BALTIMORE (CNN)– Charred cars and buildings. Hospitalized police officers. Looted and damaged businesses. No school, because it might not be safe for chil...
BALTIMORE PROTEST

BALTIMORE (CNN)– Charred cars and buildings. Hospitalized police officers. Looted and damaged businesses. No school, because it might not be safe for children to go outside.

That was the stark reality Tuesday after a night of riots, fires and heartbreak in Baltimore, parts of which looked more like a war zone than a place where people live, work and play.

“Too many people have spent generations building up this city for it to be destroyed by thugs who — in a very senseless way — are trying to tear down what so many have fought for,” Mayor Stephanie Rawlings-Blake said.

At least 15 officers were wounded in the unrest, six of them seriously, the city’s police commissioner said. Getting them healthier is the first goal. Another is making sure that they’re not joined in local hospitals by others — be they more law enforcement officers or civilians — in further unrest.

The tumult follows a spate of protests across the country over the deaths of black men following encounters with police: Michael Brown in Ferguson, Missouri; Eric Garner in New York; and Walter Scott in North Charleston, South Carolina. Underlying all this unrest is what Baltimore City Council Member Brandon Scott called “a long, long, longstanding issue with young African-Americans” in cities around the country.

“We’re talking about years and decades of mistrust, of misfortune, of despair that it’s just coming out in anger,” Scott told CNN. “No, it is not right for them to burn down their own city. But that is what’s coming out of these young people.”

‘They dishonored Freddie’s legacy’

In Baltimore, it’s supposed to be about Freddie Gray. He died on April 19, one week after being led into a Baltimore police vehicle.

His family wants justice, hoping that multiple investigations shed light on why and how he died. They want police to be transparent and be held accountable.
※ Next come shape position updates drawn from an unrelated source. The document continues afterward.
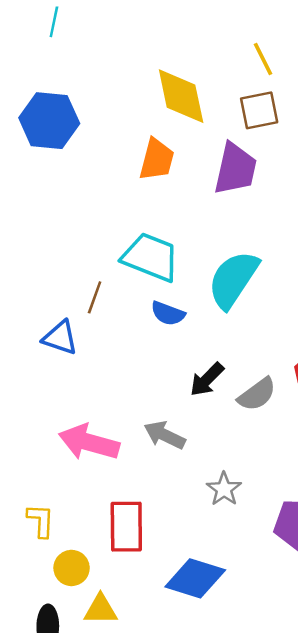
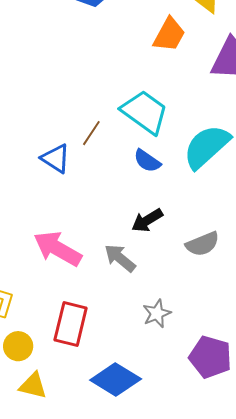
black arrow: (207, 379) -> (147, 220), moved

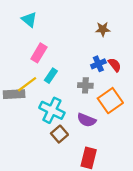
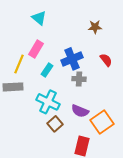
cyan triangle: (29, 19) -> (39, 18), moved
blue cross: (98, 64) -> (72, 59), moved, size x1.5
yellow line: (27, 84) -> (19, 64), moved, turned -30
orange square: (110, 101) -> (102, 122), moved

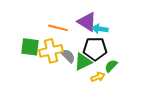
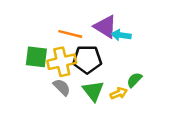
black pentagon: (95, 49) -> (87, 59), moved
gray semicircle: (68, 56) -> (62, 87), moved
green triangle: (83, 62) -> (93, 91), moved, turned -42

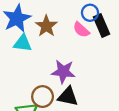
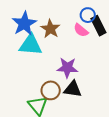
cyan triangle: (23, 43) -> (31, 45), size x1.4

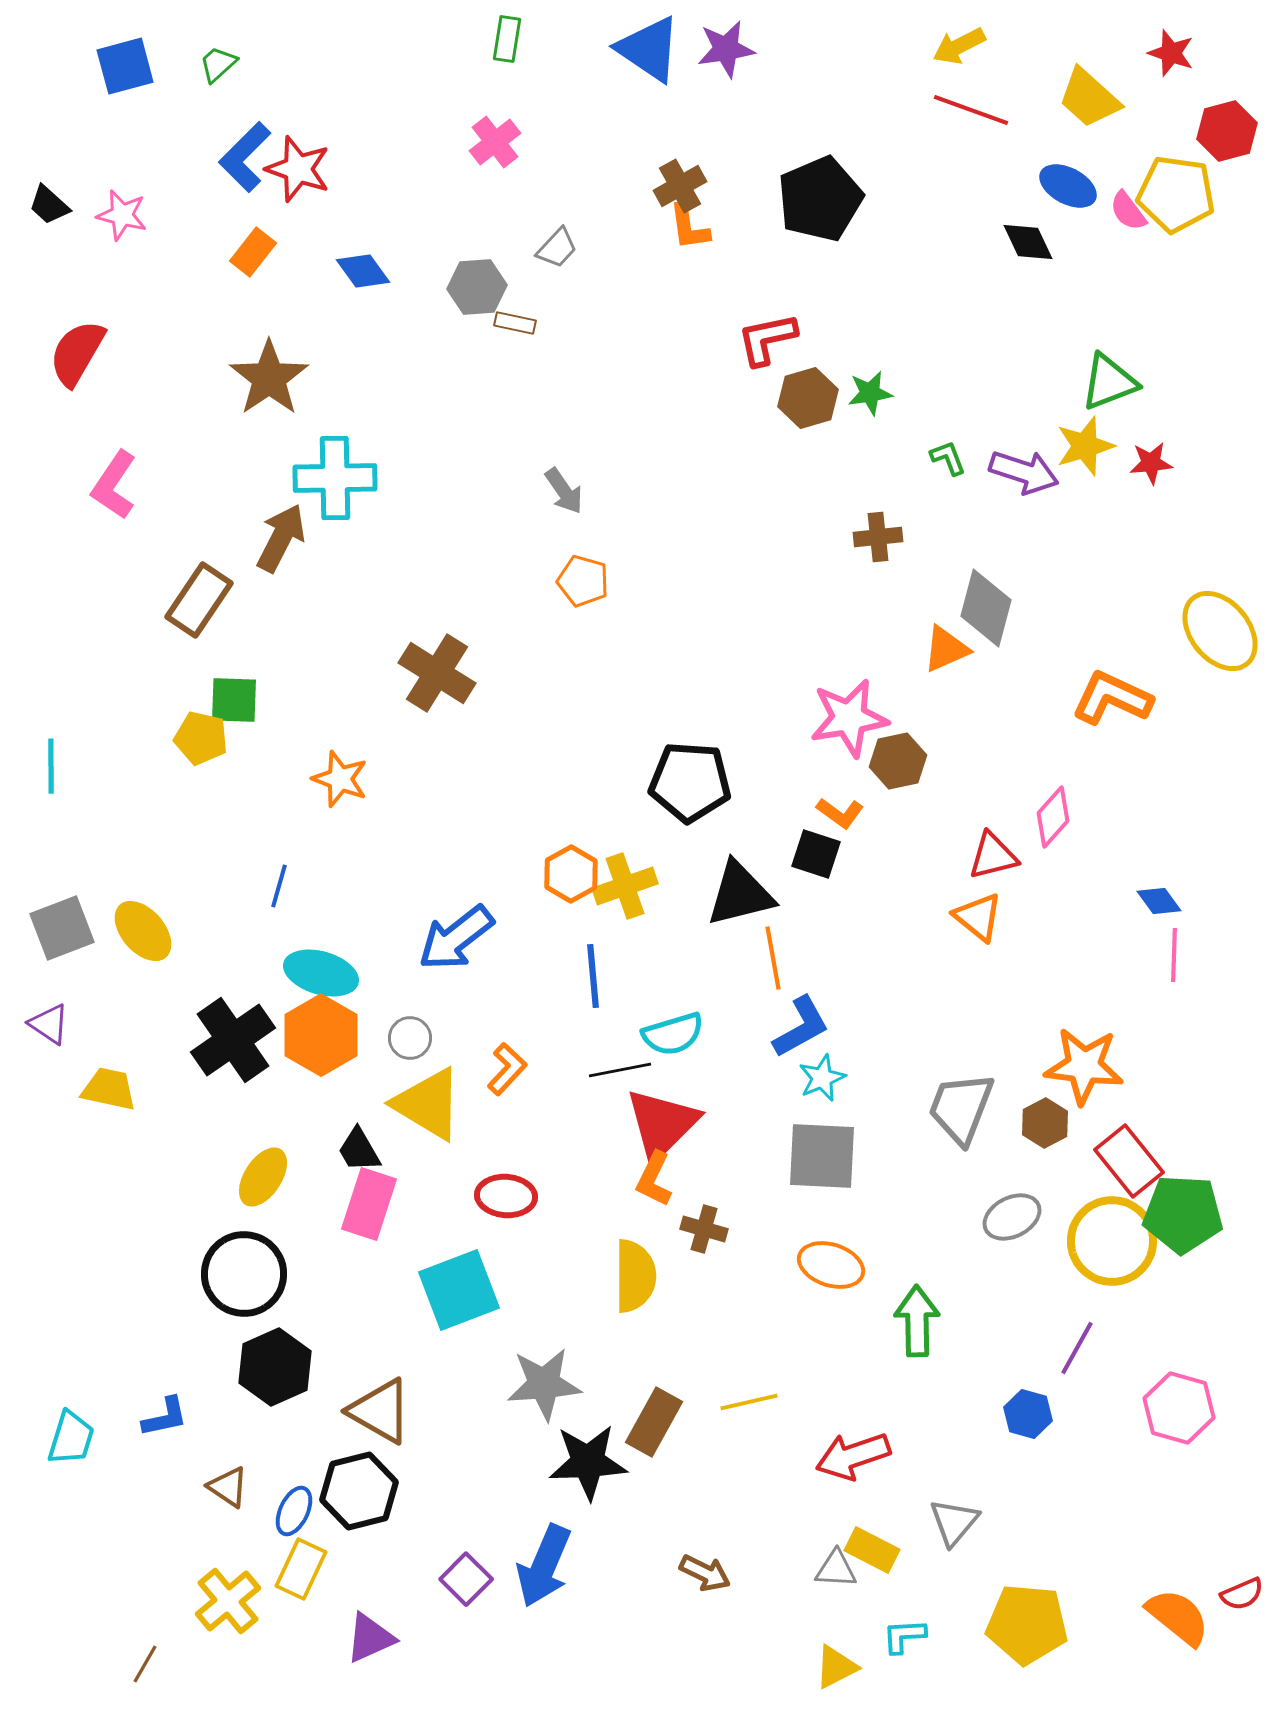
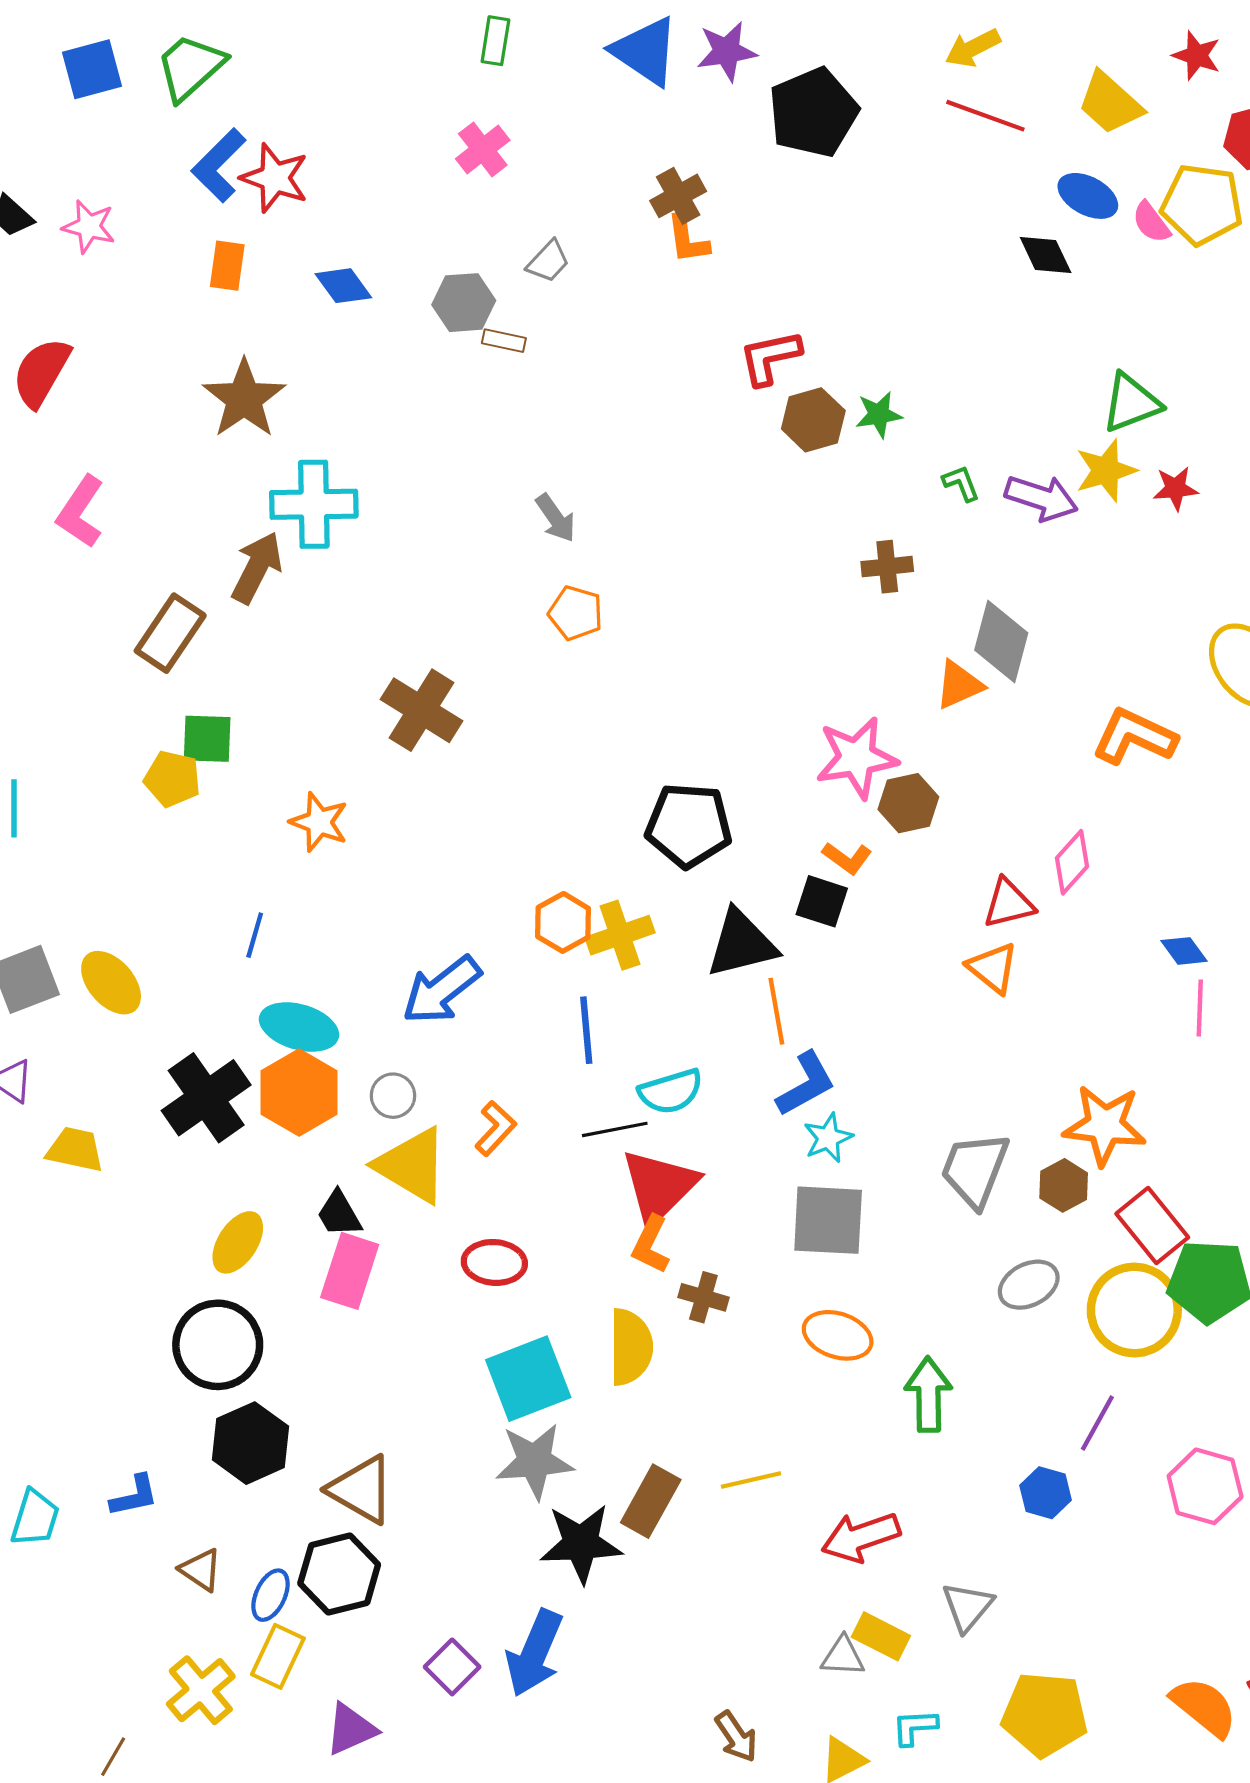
green trapezoid: (218, 64) -> (190, 67), size x1.8
black pentagon: (820, 199) -> (813, 112), moved
orange rectangle: (253, 252) -> (227, 266), turned -30
cyan square: (459, 1290) -> (528, 1379), moved
brown arrow: (705, 1573) -> (736, 1737), moved, turned 30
What they don’t want, though, is violence — certainly nothing along the lines of what happened Monday. Gray’s mother, Gloria Darden, had pleaded, “I want y’all to get justice for my son, but don’t do it like this here.”

A lawyer for Gray’s family, Mary Koch, called what Baltimore woke up to Tuesday a distraction from the family’s goals of getting justice for Gray and preventing more people — including other African-Americans — from experiencing their grief.

“The one thing they wanted was some peace and some calm on the day that he was actually buried, and (they) asked the community to do that,” Koch told CNN. “And the community didn’t honor their wishes. And, in that way, they dishonored Freddie’s legacy.”

Riots started with ‘purge’ rumors

In some ways, Baltimore has been simmering since Gray died from a spinal cord injury that he suffered while in police custody. Protesters hit the streets for days, asking questions like how did Gray suffer his fatal injuries, why did it take authorities so long to get him medical help and why was he arrested in the first place.

Firm answers are still slow to come on all those fronts, though some may emerge with the anticipated Friday release of a police investigation.

Still, while there were demonstrations and arrests, what unfolded Monday was very different.

It started with rumors of a “purge” after school Monday starting in Baltimore’s Mondawmin Mall. The rumors echoed a film about a dystopian society in which, for one day each year, all laws are suspended for one 24-hour period.